● EXERCISE DIRECTIONS
Write the records out again exactly as they read, dropping any picture they hold.

● EXTRACTED DATA
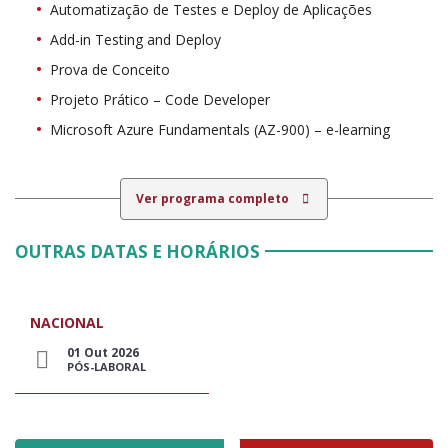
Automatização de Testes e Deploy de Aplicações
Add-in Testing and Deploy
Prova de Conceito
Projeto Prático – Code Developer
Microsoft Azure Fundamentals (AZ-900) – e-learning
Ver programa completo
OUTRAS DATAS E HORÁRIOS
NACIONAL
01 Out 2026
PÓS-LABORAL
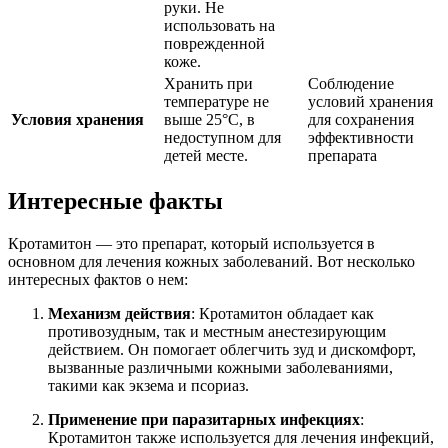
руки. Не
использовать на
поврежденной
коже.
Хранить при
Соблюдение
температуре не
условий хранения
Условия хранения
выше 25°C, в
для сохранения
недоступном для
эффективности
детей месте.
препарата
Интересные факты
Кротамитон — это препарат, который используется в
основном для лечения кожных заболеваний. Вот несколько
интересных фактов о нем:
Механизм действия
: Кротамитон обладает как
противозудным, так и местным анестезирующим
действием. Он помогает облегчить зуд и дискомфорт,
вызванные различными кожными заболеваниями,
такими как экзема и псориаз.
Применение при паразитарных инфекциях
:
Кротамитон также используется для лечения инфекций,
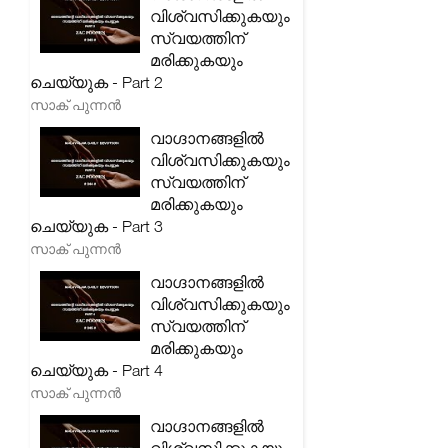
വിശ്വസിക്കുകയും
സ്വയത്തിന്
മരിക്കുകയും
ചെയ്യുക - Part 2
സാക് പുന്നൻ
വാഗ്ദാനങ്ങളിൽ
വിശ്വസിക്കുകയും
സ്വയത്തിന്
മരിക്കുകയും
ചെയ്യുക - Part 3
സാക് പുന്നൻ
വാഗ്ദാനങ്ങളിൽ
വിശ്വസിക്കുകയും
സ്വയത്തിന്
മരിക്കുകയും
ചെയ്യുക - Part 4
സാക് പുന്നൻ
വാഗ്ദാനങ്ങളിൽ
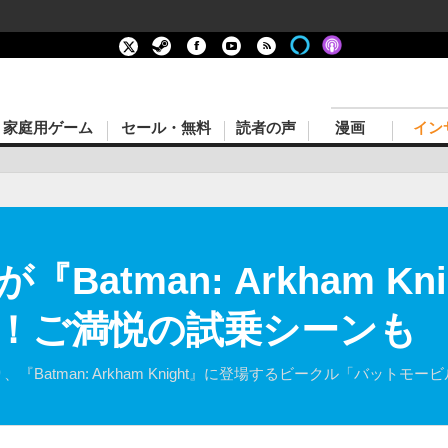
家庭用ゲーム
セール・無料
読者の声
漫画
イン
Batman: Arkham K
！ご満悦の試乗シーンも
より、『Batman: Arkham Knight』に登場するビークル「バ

● SOLUTION TO THE PROBLEM
Automatização de Testes e Deploy de Aplicações
Add-in Testing and Deploy
Prova de Conceito
Projeto Prático – Code Developer
Microsoft Azure Fundamentals (AZ-900) – e-learning
Ver programa completo
OUTRAS DATAS E HORÁRIOS
NACIONAL
01 Out 2026
PÓS-LABORAL
руки. Не
использовать на
поврежденной
коже.
Хранить при
Соблюдение
температуре не
условий хранения
Условия хранения
выше 25°C, в
для сохранения
недоступном для
эффективности
детей месте.
препарата
Интересные факты
Кротамитон — это препарат, который используется в
основном для лечения кожных заболеваний. Вот несколько
интересных фактов о нем:
Механизм действия
: Кротамитон обладает как
противозудным, так и местным анестезирующим
действием. Он помогает облегчить зуд и дискомфорт,
вызванные различными кожными заболеваниями,
такими как экзема и псориаз.
Применение при паразитарных инфекциях
:
Кротамитон также используется для лечения инфекций,
വിശ്വസിക്കുകയും
സ്വയത്തിന്
മരിക്കുകയും
ചെയ്യുക - Part 2
സാക് പുന്നൻ
വാഗ്ദാനങ്ങളിൽ
വിശ്വസിക്കുകയും
സ്വയത്തിന്
മരിക്കുകയും
ചെയ്യുക - Part 3
സാക് പുന്നൻ
വാഗ്ദാനങ്ങളിൽ
വിശ്വസിക്കുകയും
സ്വയത്തിന്
മരിക്കുകയും
ചെയ്യുക - Part 4
സാക് പുന്നൻ
വാഗ്ദാനങ്ങളിൽ
家庭用ゲーム
セール・無料
読者の声
漫画
イン
Batman: Arkham K
！ご満悦の試乗シーンも
より、『Batman: Arkham Knight』に登場するビークル「バ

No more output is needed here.